Consegna: Prosegui il brano sui conti trimestrali di Nokia partendo subito dopo la sua ultima frase.

Situazione in rosso per Nokia che ha chiuso il secondo trimestre dell’anno con perdite in aumento attestate a 1,41 miliardi di euro, quasi volte tanto rispetto a quelle dello stesso periodo del 2011.

Il tonfo delle vendite di smartphone è micidiale: sono crollate del 39% in confronto allo stesso periodo dell’anno precedente, e del 14% rispetto ai primi tre mesi del 2012. I ricavi totali hanno registrato una caduta del 19% a 7,54 miliardi di euro.

Tuttavia, il titolo ha guadagnato terreno in Borsa con un balzo del 10% circa. Questa performance si deve sia al mantenimento della cassa netta a 4,1 miliardi di euro, rimasta invariata tra il primo e secondo trimestre 2012 anche considerando il pagamento a maggio di 742 mln euro di dividendi, sia alle prospettive di vendita dei nuovi smartphone.

Il gruppo finlandese ha infatti venduto 4 milioni di Lumia, dispositivi che hanno installato il sistema operativo Microsoft WindowsPhone. Per l’amministratore delegato di Nokia Stephen Elop l’azienda è in un momento di transizione ma “gli impiegati stanno dimostrando la loro determinazione nel rafforzare la nostra competitività, migliorare il modello operativo e gestire attentamente le risorse finanziarie”. Nel futuro sono previsti aggiornamenti degli attuali modelli Lumia oltre il debutto di Windows Phone 8 che rappresenterà un catalizzatore per questi device.

Estratti dei dati:
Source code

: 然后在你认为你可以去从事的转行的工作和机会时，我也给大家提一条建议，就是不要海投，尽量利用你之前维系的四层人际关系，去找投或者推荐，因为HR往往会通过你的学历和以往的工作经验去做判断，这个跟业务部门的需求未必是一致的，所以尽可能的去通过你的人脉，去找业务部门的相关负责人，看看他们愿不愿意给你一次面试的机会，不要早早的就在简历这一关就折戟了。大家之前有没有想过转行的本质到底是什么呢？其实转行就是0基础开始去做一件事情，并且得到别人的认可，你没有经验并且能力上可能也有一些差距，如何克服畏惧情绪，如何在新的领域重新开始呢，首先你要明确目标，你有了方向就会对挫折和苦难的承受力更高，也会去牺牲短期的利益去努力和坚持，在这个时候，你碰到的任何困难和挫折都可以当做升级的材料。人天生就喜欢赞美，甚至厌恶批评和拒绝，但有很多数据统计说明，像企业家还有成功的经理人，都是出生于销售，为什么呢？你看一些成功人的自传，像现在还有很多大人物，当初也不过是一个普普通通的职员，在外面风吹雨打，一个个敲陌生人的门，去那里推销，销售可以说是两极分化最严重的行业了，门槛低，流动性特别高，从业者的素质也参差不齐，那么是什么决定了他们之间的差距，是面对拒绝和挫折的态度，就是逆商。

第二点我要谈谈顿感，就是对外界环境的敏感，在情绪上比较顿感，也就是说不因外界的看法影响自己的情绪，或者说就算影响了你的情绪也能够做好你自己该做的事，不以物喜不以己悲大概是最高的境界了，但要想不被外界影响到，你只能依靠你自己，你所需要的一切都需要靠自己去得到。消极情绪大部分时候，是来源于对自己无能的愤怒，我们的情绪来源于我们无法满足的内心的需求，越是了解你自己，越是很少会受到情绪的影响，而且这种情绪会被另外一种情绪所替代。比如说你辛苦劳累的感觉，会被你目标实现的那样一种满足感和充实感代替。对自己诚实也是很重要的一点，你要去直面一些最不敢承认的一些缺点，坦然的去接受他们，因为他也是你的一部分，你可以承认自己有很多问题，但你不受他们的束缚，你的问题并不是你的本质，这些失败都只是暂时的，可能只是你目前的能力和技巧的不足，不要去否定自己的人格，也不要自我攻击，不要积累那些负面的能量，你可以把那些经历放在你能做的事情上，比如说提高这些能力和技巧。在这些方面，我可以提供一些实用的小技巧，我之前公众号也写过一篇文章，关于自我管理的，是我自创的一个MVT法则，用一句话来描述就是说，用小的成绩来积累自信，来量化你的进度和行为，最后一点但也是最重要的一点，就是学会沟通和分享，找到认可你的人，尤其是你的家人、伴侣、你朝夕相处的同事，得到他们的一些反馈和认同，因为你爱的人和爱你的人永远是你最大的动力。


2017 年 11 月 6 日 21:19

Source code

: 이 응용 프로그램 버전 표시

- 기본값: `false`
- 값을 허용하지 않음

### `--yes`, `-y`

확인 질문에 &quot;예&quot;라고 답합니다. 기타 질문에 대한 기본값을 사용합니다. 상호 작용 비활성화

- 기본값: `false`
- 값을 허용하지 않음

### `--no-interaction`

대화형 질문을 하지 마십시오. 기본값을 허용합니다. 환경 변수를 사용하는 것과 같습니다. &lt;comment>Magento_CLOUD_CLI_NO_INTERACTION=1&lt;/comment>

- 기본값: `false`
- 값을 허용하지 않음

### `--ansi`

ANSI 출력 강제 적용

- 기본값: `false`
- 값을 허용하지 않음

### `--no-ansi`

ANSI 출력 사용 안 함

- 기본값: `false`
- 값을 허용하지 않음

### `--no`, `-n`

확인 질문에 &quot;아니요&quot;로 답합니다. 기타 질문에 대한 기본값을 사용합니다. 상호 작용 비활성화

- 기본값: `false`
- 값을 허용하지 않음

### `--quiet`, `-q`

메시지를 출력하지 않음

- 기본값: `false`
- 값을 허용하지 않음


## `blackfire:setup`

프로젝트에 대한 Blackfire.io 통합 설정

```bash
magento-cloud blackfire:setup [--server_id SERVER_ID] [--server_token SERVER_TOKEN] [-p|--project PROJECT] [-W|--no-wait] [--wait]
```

Risultato dell'esercizio:
Nokia conferma d’altra parte che le vendite dei Symbian stanno diminuendo rapidamente. Chiaramente, com’era prevedibile, il loro minore acquisto sul mercato non poteva essere compensata immediatamente dai nuovi terminali mobili.

Il consiglio di amministrazione di Nokia ha inoltre dichiarato che assumerà un atteggiamento prudente sulla remunerazione degli azionisti nel 2013 in quanto la società sarà ancora attraversando un periodo di passaggio. Nel giugno scorso sono stati annunciati tagli del personale pari a 10.000 unità (un dipendente su cinque) e il programma di riorganizzazione avviato dall’azienda comporterà un processo di ristrutturazione critico.